Japan Geoscience Union Meeting 2018

Presentation information

[JJ] Oral

A (Atmospheric and Hydrospheric Sciences) » A-CC Cryospheric Sciences & Cold District Environment

[A-CC29] Ice cores and paleoenvironmental modeling

Tue. May 22, 2018 9:00 AM - 10:30 AM 201A (2F International Conference Hall, Makuhari Messe)

convener:Ryu Uemura(University of the Ryukyus), Kenji Kawamura(National Institute of Polar Research, Research Organization of Information and Systems), Ayako Abe-Ouchi(東京大学大気海洋研究所, 共同), Nozomu Takeuchi(Chiba University), Chairperson:Takeuchi Nozomu(千葉大学), Hattori Shohei(東工大)

10:15 AM - 10:30 AM

[ACC29-06] Variation in chemical form of aerosol deposited around southeastern Greenland in spring season during 1960-2015.

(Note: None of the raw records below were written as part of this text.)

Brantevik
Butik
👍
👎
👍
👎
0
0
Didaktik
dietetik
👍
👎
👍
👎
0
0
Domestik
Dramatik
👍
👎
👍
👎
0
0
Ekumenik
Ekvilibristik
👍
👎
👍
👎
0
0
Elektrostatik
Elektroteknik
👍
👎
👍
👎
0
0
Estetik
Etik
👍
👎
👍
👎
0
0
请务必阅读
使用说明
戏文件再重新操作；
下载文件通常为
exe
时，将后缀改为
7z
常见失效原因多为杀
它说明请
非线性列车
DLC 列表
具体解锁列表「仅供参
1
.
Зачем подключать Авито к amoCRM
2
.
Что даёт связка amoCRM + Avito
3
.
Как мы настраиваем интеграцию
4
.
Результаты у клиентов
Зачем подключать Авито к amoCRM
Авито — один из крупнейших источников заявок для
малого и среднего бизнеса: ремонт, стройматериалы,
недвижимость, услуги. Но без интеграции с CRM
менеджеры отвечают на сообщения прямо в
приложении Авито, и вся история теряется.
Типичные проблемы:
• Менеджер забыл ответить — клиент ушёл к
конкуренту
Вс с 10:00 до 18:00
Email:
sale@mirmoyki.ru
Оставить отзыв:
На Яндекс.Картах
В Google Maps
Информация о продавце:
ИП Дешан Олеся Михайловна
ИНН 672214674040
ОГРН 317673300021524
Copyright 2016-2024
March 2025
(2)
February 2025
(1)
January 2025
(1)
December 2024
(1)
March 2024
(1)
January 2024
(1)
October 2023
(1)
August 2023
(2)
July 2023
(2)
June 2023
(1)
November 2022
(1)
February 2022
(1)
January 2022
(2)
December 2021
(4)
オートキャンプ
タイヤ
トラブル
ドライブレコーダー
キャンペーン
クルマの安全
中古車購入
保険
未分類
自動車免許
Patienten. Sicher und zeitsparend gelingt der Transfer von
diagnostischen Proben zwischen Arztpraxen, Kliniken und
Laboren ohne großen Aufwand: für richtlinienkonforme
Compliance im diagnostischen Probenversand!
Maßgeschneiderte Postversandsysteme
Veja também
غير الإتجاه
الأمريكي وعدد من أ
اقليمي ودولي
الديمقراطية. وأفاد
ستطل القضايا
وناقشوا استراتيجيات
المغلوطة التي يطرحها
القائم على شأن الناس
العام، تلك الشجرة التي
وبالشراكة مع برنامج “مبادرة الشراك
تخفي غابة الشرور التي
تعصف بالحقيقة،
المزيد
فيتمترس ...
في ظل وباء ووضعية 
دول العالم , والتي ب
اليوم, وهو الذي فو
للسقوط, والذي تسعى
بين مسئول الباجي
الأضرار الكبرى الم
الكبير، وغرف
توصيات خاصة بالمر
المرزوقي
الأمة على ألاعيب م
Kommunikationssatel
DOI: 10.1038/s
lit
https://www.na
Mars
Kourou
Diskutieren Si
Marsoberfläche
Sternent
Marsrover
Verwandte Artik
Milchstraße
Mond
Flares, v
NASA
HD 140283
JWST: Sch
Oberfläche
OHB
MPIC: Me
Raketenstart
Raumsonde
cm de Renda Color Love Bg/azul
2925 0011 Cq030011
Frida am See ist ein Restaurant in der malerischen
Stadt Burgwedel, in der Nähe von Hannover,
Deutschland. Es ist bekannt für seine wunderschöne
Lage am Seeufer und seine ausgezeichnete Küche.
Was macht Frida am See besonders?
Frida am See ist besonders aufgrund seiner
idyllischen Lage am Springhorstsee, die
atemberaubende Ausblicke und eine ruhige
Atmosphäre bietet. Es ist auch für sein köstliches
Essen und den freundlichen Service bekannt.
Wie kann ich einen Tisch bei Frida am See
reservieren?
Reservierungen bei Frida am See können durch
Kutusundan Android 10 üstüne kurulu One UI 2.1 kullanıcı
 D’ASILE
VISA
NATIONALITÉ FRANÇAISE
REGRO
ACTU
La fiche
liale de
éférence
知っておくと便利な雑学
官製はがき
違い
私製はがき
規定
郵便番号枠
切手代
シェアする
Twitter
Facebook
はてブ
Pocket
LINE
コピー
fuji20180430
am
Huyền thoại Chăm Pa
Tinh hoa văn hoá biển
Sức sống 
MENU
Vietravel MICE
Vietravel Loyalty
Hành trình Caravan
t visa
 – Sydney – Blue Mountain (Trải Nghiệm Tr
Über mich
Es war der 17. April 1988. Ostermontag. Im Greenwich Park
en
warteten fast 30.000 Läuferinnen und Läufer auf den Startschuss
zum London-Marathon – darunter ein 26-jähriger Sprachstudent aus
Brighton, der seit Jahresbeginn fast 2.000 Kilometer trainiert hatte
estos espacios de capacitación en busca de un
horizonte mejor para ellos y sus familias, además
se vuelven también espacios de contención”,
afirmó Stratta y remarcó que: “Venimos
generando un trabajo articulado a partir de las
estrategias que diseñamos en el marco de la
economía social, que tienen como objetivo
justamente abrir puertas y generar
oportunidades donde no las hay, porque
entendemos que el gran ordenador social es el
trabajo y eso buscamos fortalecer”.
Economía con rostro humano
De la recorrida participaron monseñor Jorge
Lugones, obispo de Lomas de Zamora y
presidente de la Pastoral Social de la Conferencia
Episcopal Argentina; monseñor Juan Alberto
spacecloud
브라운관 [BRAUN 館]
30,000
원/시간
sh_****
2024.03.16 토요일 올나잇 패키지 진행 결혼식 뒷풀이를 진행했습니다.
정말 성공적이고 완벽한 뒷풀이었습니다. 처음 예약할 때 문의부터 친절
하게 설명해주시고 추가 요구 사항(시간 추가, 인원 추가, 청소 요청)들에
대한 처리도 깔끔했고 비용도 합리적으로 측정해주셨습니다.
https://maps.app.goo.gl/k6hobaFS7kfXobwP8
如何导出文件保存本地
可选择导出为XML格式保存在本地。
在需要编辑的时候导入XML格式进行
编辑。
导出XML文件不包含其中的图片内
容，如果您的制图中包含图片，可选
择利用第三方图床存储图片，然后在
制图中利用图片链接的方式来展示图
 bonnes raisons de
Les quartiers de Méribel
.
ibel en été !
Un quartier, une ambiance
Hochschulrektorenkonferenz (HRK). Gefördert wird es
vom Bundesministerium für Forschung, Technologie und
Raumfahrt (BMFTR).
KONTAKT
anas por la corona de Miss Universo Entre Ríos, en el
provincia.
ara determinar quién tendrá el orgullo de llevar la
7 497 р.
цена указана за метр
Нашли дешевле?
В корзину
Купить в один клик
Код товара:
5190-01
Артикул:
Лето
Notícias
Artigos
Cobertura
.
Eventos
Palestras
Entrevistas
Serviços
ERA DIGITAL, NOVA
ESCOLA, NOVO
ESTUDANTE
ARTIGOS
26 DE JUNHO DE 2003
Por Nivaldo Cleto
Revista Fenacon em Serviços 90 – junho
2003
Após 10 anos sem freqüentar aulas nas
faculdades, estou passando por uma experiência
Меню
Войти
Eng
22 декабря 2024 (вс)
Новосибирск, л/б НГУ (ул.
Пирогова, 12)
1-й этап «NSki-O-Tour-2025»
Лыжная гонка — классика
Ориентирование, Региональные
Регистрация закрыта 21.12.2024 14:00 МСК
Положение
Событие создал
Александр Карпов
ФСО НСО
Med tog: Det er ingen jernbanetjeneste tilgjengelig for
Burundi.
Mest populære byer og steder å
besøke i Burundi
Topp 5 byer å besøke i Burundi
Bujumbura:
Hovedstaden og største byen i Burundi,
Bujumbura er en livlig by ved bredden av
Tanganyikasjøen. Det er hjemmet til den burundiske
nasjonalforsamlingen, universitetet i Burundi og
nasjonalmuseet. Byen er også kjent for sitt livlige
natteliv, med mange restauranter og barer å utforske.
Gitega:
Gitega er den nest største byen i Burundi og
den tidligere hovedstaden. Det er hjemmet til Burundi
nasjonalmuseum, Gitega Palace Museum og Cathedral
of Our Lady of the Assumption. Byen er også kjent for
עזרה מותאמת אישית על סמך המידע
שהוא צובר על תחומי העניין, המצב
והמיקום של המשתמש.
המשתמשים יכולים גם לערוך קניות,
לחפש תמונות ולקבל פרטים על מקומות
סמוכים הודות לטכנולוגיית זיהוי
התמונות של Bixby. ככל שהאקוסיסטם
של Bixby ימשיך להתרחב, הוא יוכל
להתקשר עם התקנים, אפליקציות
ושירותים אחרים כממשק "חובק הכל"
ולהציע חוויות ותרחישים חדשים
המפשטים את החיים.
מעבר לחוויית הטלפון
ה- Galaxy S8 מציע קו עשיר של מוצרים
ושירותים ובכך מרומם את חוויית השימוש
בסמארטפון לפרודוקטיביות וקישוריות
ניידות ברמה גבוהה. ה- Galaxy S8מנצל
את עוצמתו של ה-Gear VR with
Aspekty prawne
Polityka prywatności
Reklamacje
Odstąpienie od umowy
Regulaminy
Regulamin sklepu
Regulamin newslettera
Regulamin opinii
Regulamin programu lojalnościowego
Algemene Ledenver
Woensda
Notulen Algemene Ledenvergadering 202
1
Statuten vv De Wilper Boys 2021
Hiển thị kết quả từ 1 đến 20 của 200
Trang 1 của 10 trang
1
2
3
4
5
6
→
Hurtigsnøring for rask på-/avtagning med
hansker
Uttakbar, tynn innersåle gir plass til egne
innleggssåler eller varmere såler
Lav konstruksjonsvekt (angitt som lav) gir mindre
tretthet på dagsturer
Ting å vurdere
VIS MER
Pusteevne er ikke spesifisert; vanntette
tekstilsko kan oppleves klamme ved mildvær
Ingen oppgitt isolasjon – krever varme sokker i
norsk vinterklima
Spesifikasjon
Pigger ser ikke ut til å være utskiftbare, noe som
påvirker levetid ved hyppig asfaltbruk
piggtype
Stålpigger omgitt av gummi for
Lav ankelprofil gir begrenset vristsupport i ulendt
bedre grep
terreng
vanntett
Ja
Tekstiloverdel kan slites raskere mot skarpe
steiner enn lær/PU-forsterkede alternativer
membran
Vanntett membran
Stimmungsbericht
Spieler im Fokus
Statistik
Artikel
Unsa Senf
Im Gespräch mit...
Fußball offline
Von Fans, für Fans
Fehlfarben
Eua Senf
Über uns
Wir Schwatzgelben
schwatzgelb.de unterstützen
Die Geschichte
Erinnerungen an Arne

*Takuto Ando1, Yoshinori Iizuka2, Hiroshi Ohno3, Shin Sugiyama2 (1.Arctic Research Center, Hokkaido University, 2.Institute of Low Temperature Science, Hokkaido University, 3.Kitami Institute of Technology)

Keywords:Greenland, ice core, aerosol, micro-Raman

The Arctic including the Greenland ice sheet is one of the most sensitive areas for future warming. Tendency of cloud condensation nuclei (CCN) formation, which is an important factor of radiative forcing, differs depending on chemical forms of aerosol. However, detailed transportation process of these aerosols in the past from the Northern Hemisphere to the Greenland ice sheet is still unknown. Ice cores are suitable to evaluate changes in aerosol composition because past water-soluble inclusions are preserved. Thus, chemical form of aerosol in ice core samples is important to reveal radiative forcing change in the past and future. Seasonal change of δ18O is recognized from southeastern dome in Greenland (SE-Dome) ice core samples collected in 2015 due to extremely high accumulation rate (~1 m/yr.; Furukawa et al., 2017). In addition, the decadal trend of NO3 flux in these samples differs from the decreasing trend of anthropogenic NOx emissions (Iizuka et al., 2017). In this study, we focused on water-soluble inclusions in the spring samples of SE-Dome core and identified their chemical form by using micro-Raman spectroscopy.

The ice samples were sublimated on Ni sheets in a clean booth under −22 degrees Celsius, and residual inclusions were analyzed. We analyzed 100 particles from spring samples. We identified CaSO4, Na2SO4, (NH4)2SO4, NaNO3, NH4NO3 and CaCO3 by Raman spectra. Sulfate/nitrate ratios gradually increase with depth direction. This trend is consistent with the decreasing trend of sulfate ion concentration (Iizuka et al., 2017). Moreover, (NH4)2SO4 is the major chemical form in the samples characterized by higher sulfate/nitrate ratios. Our back trajectory analyses using Hysplit suggest the air mass contribution from EU was higher during 60’s and 70’s. This higher contribution is possibly related to negative North Atlantic Oscillation (NAO-; Sodemann et al., 2008). From these results, we suggest that anthropogenic emission in EU before 70’s increased (NH4)2SO4 and sulfate depositions in SE Greenland. In contrast, sodium salts (Na2SO4 and NaNO3) decrease with depth direction. Atlantic Multidecadal Oscillation (AMO) changed from negative to positive after late 90’s. Sea salt emission in the North Atlantic around Greenland increases with SST during AMO+ (Li et al., 2015). We presumed that constant transportation of NaNO3 under AMO+ after late 90’s possibly maintained higher nitrate ions in the SE samples regardless of decreasing of anthropogenic NOx emissions.